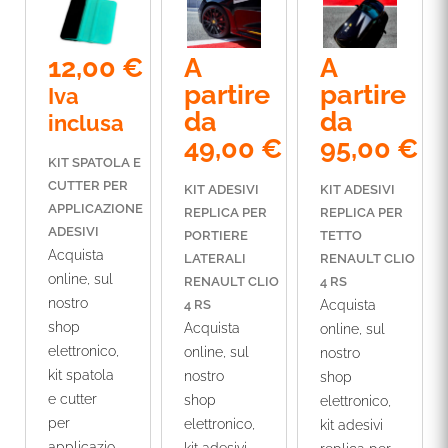
12,00
€
A
A
partire
partire
Iva
da
da
inclusa
49,00
€
95,00
€
KIT SPATOLA E
CUTTER PER
KIT ADESIVI
KIT ADESIVI
APPLICAZIONE
REPLICA PER
REPLICA PER
ADESIVI
PORTIERE
TETTO
Acquista
LATERALI
RENAULT CLIO
online, sul
RENAULT CLIO
4 RS
nostro
4 RS
Acquista
shop
Acquista
online, sul
elettronico,
online, sul
nostro
kit spatola
nostro
shop
e cutter
shop
elettronico,
per
elettronico,
kit adesivi
applicazio
kit adesivi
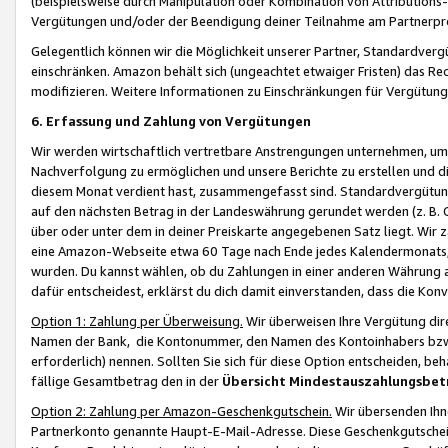
(beispielsweise durch Manipulation oder Kombination von Attributions-
Vergütungen und/oder der Beendigung deiner Teilnahme am Partnerp
Gelegentlich können wir die Möglichkeit unserer Partner, Standardv
einschränken. Amazon behält sich (ungeachtet etwaiger Fristen) das Re
modifizieren. Weitere Informationen zu Einschränkungen für Vergütung
6. Erfassung und Zahlung von Vergütungen
Wir werden wirtschaftlich vertretbare Anstrengungen unternehmen, um 
Nachverfolgung zu ermöglichen und unsere Berichte zu erstellen und di
diesem Monat verdient hast, zusammengefasst sind. Standardvergütung
auf den nächsten Betrag in der Landeswährung gerundet werden (z. B. C
über oder unter dem in deiner Preiskarte angegebenen Satz liegt. Wir
eine Amazon-Webseite etwa 60 Tage nach Ende jedes Kalendermonats, i
wurden. Du kannst wählen, ob du Zahlungen in einer anderen Währung
dafür entscheidest, erklärst du dich damit einverstanden, dass die K
Option 1: Zahlung per Überweisung.
Wir überweisen Ihre Vergütung dir
Namen der Bank, die Kontonummer, den Namen des Kontoinhabers bzw. a
erforderlich) nennen. Sollten Sie sich für diese Option entscheiden, be
fällige Gesamtbetrag den in der
Übersicht Mindestauszahlungsbet
Option 2: Zahlung per Amazon-Geschenkgutschein.
Wir übersenden Ihne
Partnerkonto genannte Haupt-E-Mail-Adresse. Diese Geschenkgutschei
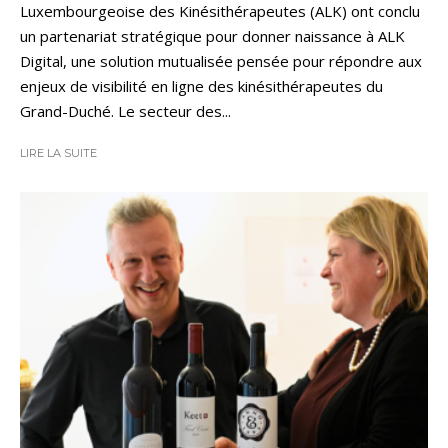
Luxembourgeoise des Kinésithérapeutes (ALK) ont conclu
un partenariat stratégique pour donner naissance à ALK
Digital, une solution mutualisée pensée pour répondre aux
enjeux de visibilité en ligne des kinésithérapeutes du
Grand-Duché. Le secteur des...
LIRE LA SUITE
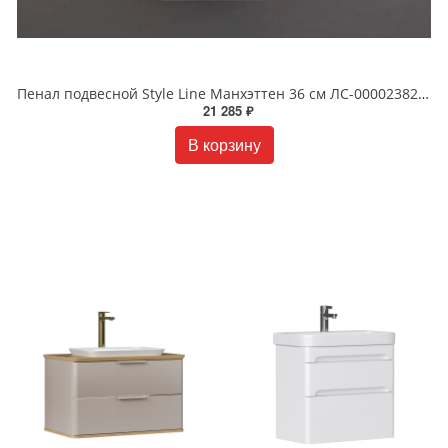
Пенал подвесной Style Line Манхэттен 36 см ЛС-00002382 олива
21 285 ₽
В корзину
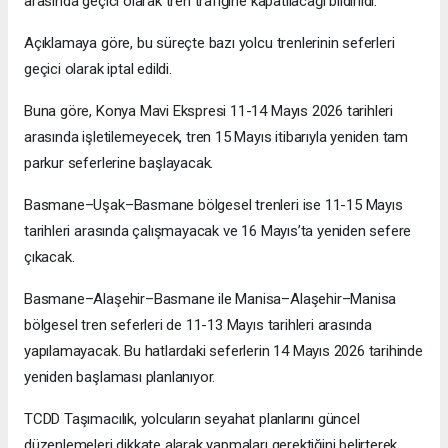
arasında geçici olarak tren trafiğine kapatılacağı bildirildi.
Açıklamaya göre, bu süreçte bazı yolcu trenlerinin seferleri
geçici olarak iptal edildi.
Buna göre, Konya Mavi Ekspresi 11-14 Mayıs 2026 tarihleri
arasında işletilemeyecek, tren 15 Mayıs itibarıyla yeniden tam
parkur seferlerine başlayacak.
Basmane–Uşak–Basmane bölgesel trenleri ise 11-15 Mayıs
tarihleri arasında çalışmayacak ve 16 Mayıs’ta yeniden sefere
çıkacak.
Basmane–Alaşehir–Basmane ile Manisa–Alaşehir–Manisa
bölgesel tren seferleri de 11-13 Mayıs tarihleri arasında
yapılamayacak. Bu hatlardaki seferlerin 14 Mayıs 2026 tarihinde
yeniden başlaması planlanıyor.
TCDD Taşımacılık, yolcuların seyahat planlarını güncel
düzenlemeleri dikkate alarak yapmaları gerektiğini belirterek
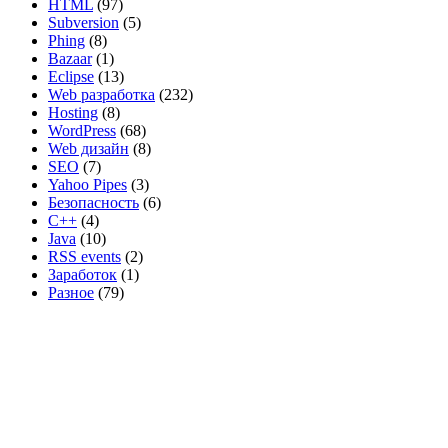
HTML
(97)
Subversion
(5)
Phing
(8)
Bazaar
(1)
Eclipse
(13)
Web разработка
(232)
Hosting
(8)
WordPress
(68)
Web дизайн
(8)
SEO
(7)
Yahoo Pipes
(3)
Безопасность
(6)
C++
(4)
Java
(10)
RSS events
(2)
Заработок
(1)
Разное
(79)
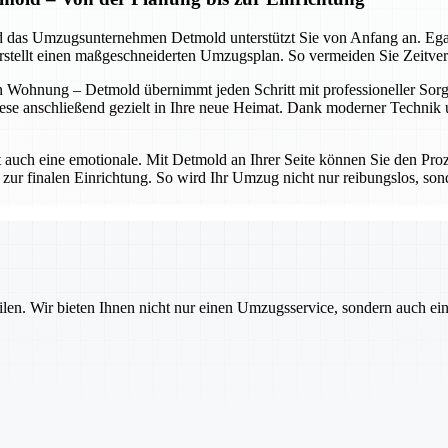
 und das Umzugsunternehmen Detmold unterstützt Sie von Anfang an. Eg
erstellt einen maßgeschneiderten Umzugsplan. So vermeiden Sie Zeitve
 Wohnung – Detmold übernimmt jeden Schritt mit professioneller Sorgfa
ese anschließend gezielt in Ihre neue Heimat. Dank moderner Technik un
t auch eine emotionale. Mit Detmold an Ihrer Seite können Sie den Proz
 zur finalen Einrichtung. So wird Ihr Umzug nicht nur reibungslos, sond
ilen. Wir bieten Ihnen nicht nur einen Umzugsservice, sondern auch ei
━━━
PROBLEM TO WORK ON: Without copying any picture, repeat all of the entries exactly.

ANSWER FOR THIS EXERCISE:
12,00
€
A
A
partire
partire
Iva
da
da
inclusa
49,00
€
95,00
€
KIT SPATOLA E
CUTTER PER
KIT ADESIVI
KIT ADESIVI
APPLICAZIONE
REPLICA PER
REPLICA PER
ADESIVI
PORTIERE
TETTO
Acquista
LATERALI
RENAULT CLIO
online, sul
RENAULT CLIO
4 RS
nostro
4 RS
Acquista
shop
Acquista
online, sul
elettronico,
online, sul
nostro
kit spatola
nostro
shop
e cutter
shop
elettronico,
per
elettronico,
kit adesivi
applicazio
kit adesivi
(beispielsweise durch Manipulation oder Kombination von Attributions-
Vergütungen und/oder der Beendigung deiner Teilnahme am Partnerp
Gelegentlich können wir die Möglichkeit unserer Partner, Standardv
einschränken. Amazon behält sich (ungeachtet etwaiger Fristen) das Re
modifizieren. Weitere Informationen zu Einschränkungen für Vergütung
6. Erfassung und Zahlung von Vergütungen
Wir werden wirtschaftlich vertretbare Anstrengungen unternehmen, um 
Nachverfolgung zu ermöglichen und unsere Berichte zu erstellen und di
diesem Monat verdient hast, zusammengefasst sind. Standardvergütung
auf den nächsten Betrag in der Landeswährung gerundet werden (z. B. C
über oder unter dem in deiner Preiskarte angegebenen Satz liegt. Wir
eine Amazon-Webseite etwa 60 Tage nach Ende jedes Kalendermonats, i
wurden. Du kannst wählen, ob du Zahlungen in einer anderen Währung
dafür entscheidest, erklärst du dich damit einverstanden, dass die K
Option 1: Zahlung per Überweisung.
Wir überweisen Ihre Vergütung dir
Namen der Bank, die Kontonummer, den Namen des Kontoinhabers bzw. a
erforderlich) nennen. Sollten Sie sich für diese Option entscheiden, be
fällige Gesamtbetrag den in der
Übersicht Mindestauszahlungsbet
Option 2: Zahlung per Amazon-Geschenkgutschein.
Wir übersenden Ihne
Partnerkonto genannte Haupt-E-Mail-Adresse. Diese Geschenkgutschei
Luxembourgeoise des Kinésithérapeutes (ALK) ont conclu
un partenariat stratégique pour donner naissance à ALK
Digital, une solution mutualisée pensée pour répondre aux
enjeux de visibilité en ligne des kinésithérapeutes du
Grand-Duché. Le secteur des...
LIRE LA SUITE
Пенал подвесной Style Line Манхэттен 36 см ЛС-00002382 олива
21 285 ₽
В корзину
arasında geçici olarak tren trafiğine kapatılacağı bildirildi.
Açıklamaya göre, bu süreçte bazı yolcu trenlerinin seferleri
geçici olarak iptal edildi.
Buna göre, Konya Mavi Ekspresi 11-14 Mayıs 2026 tarihleri
arasında işletilemeyecek, tren 15 Mayıs itibarıyla yeniden tam
parkur seferlerine başlayacak.
Basmane–Uşak–Basmane bölgesel trenleri ise 11-15 Mayıs
tarihleri arasında çalışmayacak ve 16 Mayıs’ta yeniden sefere
çıkacak.
Basmane–Alaşehir–Basmane ile Manisa–Alaşehir–Manisa
bölgesel tren seferleri de 11-13 Mayıs tarihleri arasında
yapılamayacak. Bu hatlardaki seferlerin 14 Mayıs 2026 tarihinde
yeniden başlaması planlanıyor.
TCDD Taşımacılık, yolcuların seyahat planlarını güncel
düzenlemeleri dikkate alarak yapmaları gerektiğini belirterek
HTML
(97)
Subversion
(5)
Phing
(8)
Bazaar
(1)
Eclipse
(13)
Web разработка
(232)
Hosting
(8)
WordPress
(68)
Web дизайн
(8)
SEO
(7)
Yahoo Pipes
(3)
Безопасность
(6)
C++
(4)
Java
(10)
RSS events
(2)
Заработок
(1)
Разное
(79)
 und das Umzugsunternehmen Detmold unterstützt Sie von Anfang an. Eg
erstellt einen maßgeschneiderten Umzugsplan. So vermeiden Sie Zeitve
 Wohnung – Detmold übernimmt jeden Schritt mit professioneller Sorgfa
ese anschließend gezielt in Ihre neue Heimat. Dank moderner Technik un
t auch eine emotionale. Mit Detmold an Ihrer Seite können Sie den Proz
 zur finalen Einrichtung. So wird Ihr Umzug nicht nur reibungslos, sond
ilen. Wir bieten Ihnen nicht nur einen Umzugsservice, sondern auch ei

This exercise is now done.